Mientras Doc se remontaba a unos diez mil pies de altura para encontrar una corriente favorable de aire, y así ahorrar el consumo de la gasolina, sus cinco amigos escudriñaban la región con unos potentes prismáticos.

Esperaban hallar rastro de su enemigo, el monoplano azul. Pero no vieron ningún hangar en la alfombra de la jungla.

Debía de estar escondido, pensaron, muy cerca de la capital.

Distinguían de vez en cuando un campo de maíz creciendo en unas calvas de los bosques. Vieron a unos nativos llevando cargas en unas bolsas de red, suspendidas por correas en torno a la frente.

Luego empezó una selva ilimitada sin señal de vida. Se alejaban de la civilización. Transcurrieron unas horas.

Unos grandes barrancos empezaron a hendir el terreno. La tierra parecía haber caído retorcida y amontonada de manera inconcebible.

Las montañas se elevaban gigantescas, negras y amenazadoras.

Desde arriba, distinguieron unos cañones tan profundos, que solo se veía un espacio negro.

—No hay ni un sitio lo bastante llano para pegar un sello —comentó Renny, impresionado.

Johnny se echó a reír.

—Dije a Monk que el viaje de Colón era una broma, comparado con esto.

Monk lanzó un resoplido.

—Estás loco. Estamos sentados cómodamente en este aeroplano y dices que es duro. No veo nada peligroso.

—Naturalmente que no puedas verlo —respondió Ham, con sequedad—. Si nos viéramos obligados a aterrizar, treparías a los árboles. Nosotros tendríamos que andar. Y en este país, media milla diaria sería un esfuerzo tremendo.

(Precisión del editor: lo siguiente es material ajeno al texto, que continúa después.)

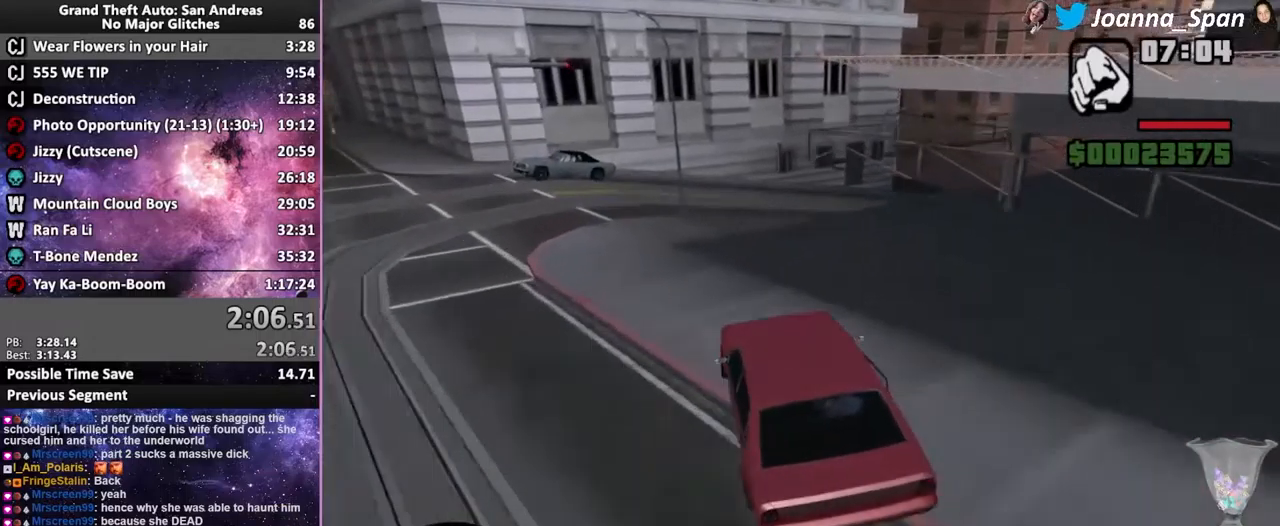
{"keys": ["d", "f8"], "mouse": [], "events": [[33, "d", "up"], [33, "f8", "up"], [167, "d", "down"], [167, "f8", "down"]]}
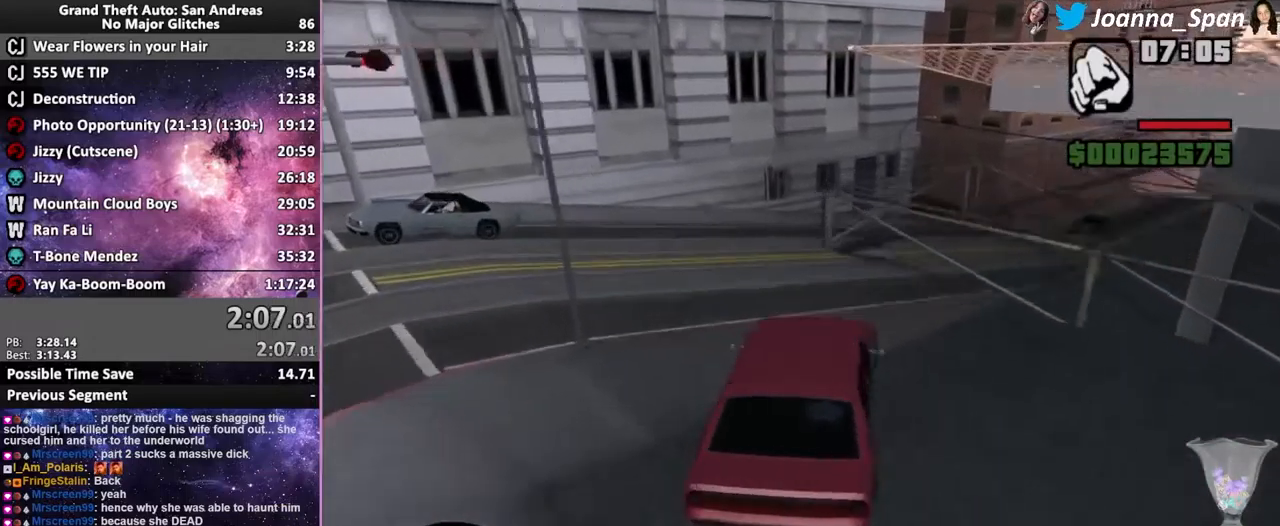
{"keys": ["d", "f8"], "mouse": [], "events": []}
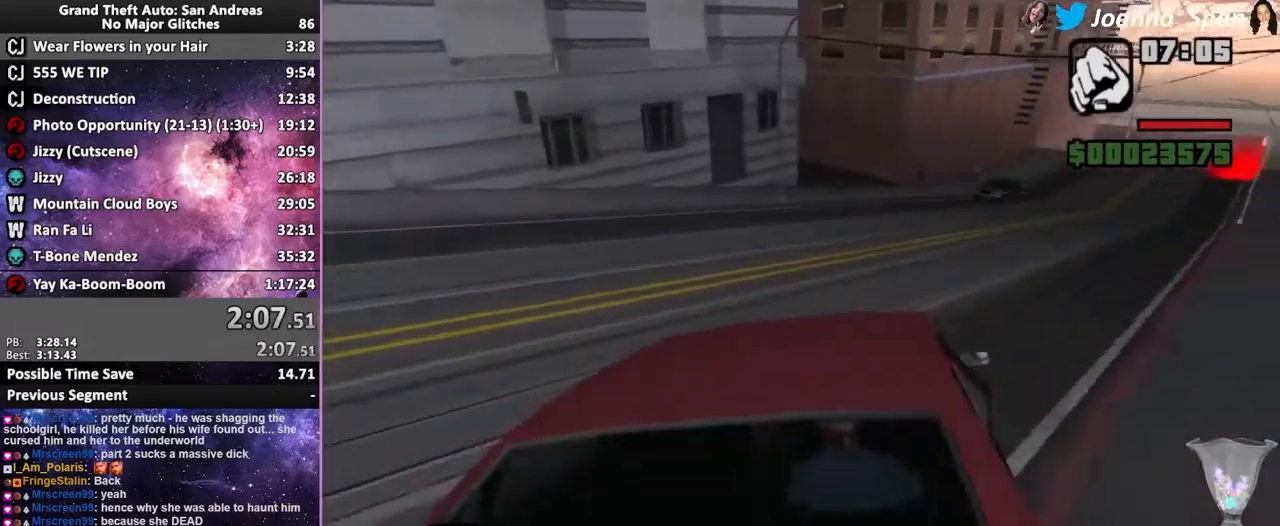
{"keys": ["a", "f5", "f7", "w"], "mouse": [], "events": [[17, "d", "up"], [17, "f8", "up"], [33, "f5", "down"], [33, "w", "down"], [183, "d", "down"], [183, "f8", "down"], [433, "d", "up"], [433, "f8", "up"], [467, "a", "down"], [467, "f7", "down"]]}
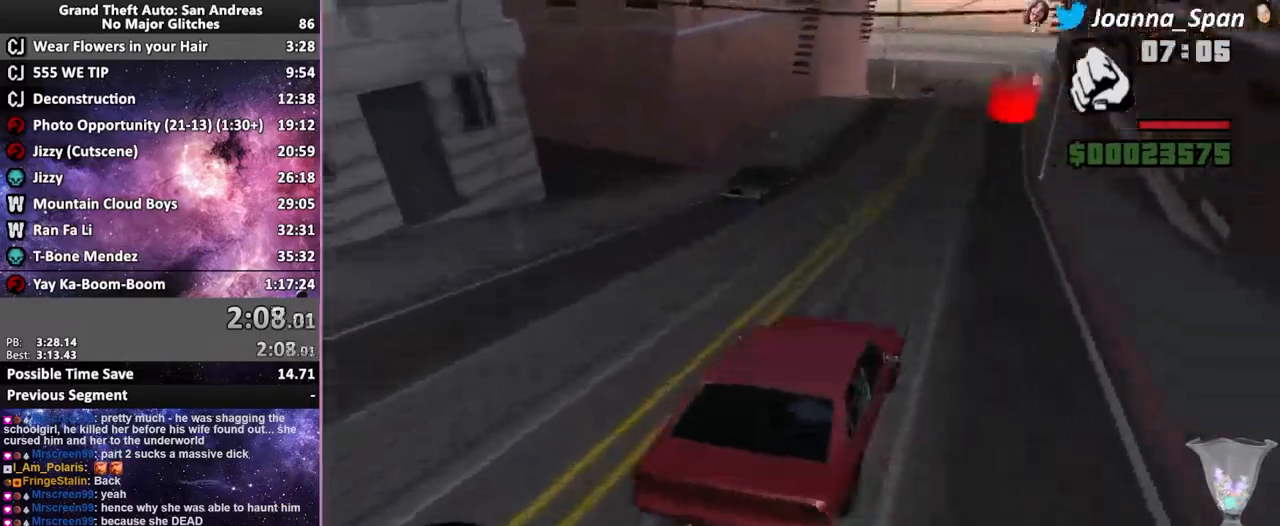
{"keys": ["f5", "w"], "mouse": [], "events": [[383, "a", "up"], [383, "f7", "up"]]}
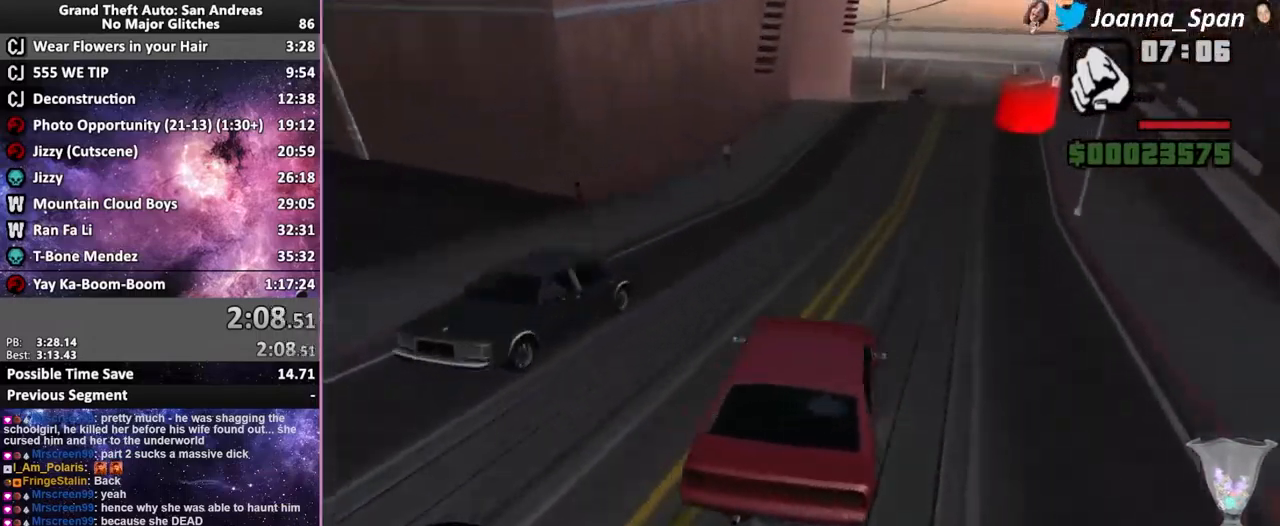
{"keys": ["d", "f5", "f8", "w"], "mouse": [], "events": [[100, "d", "down"], [100, "f8", "down"], [150, "d", "up"], [150, "f8", "up"], [383, "d", "down"], [383, "f8", "down"]]}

Renny, que iba al lado de Doc, gritó:

—¡Atención, novatos! ¡Nos acercamos!

Renny dirigió el vuelo, haciendo cálculos. Se acercaban al terreno heredado, cuya posesión le disputaba una fuerza desconocida.

Y delante se elevaba una cordillera de montañas más imponentes que las que vieron hasta entonces.

En las faldas de las montañas se veían trozos de vegetación, luchando por la existencia.

A pesar de la pericia de Doc, el aeroplano gigante capotó con violencia al encontrar las corrientes de aire producidas por la configuración del terreno.

Un piloto corriente hubiese sucumbido a la violencia de las ráfagas traidoras o prudente habría vuelto atrás.

Parecía que volaban dentro del corazón tumultuoso de un vasto ciclón.

Monk, cogido con firmeza a un asiento de mimbre, que a su vez estaba atado con una correa metálica a la armadura del aeroplano, mostraba un rostro verdoso bajo su cutis rubio.

Cambió de parecer respecto a la comodidad de su método de exploración.

No estaba asustado, pero el mareo había hecho presa de su estómago y lo pasaba bastante mal.

—Estas diabólicas corrientes de aire explican el motivo de que no se haya hecho un mapa por medio de un aeroplano —observó Doc.

Cuatro o cinco minutos más tarde, levantó un brazo:

—¡Mirad! —señaló—. ¡Aquel cañón debe conducir al centro de las tierras que buscamos!

Los compañeros miraron en la dirección apuntada.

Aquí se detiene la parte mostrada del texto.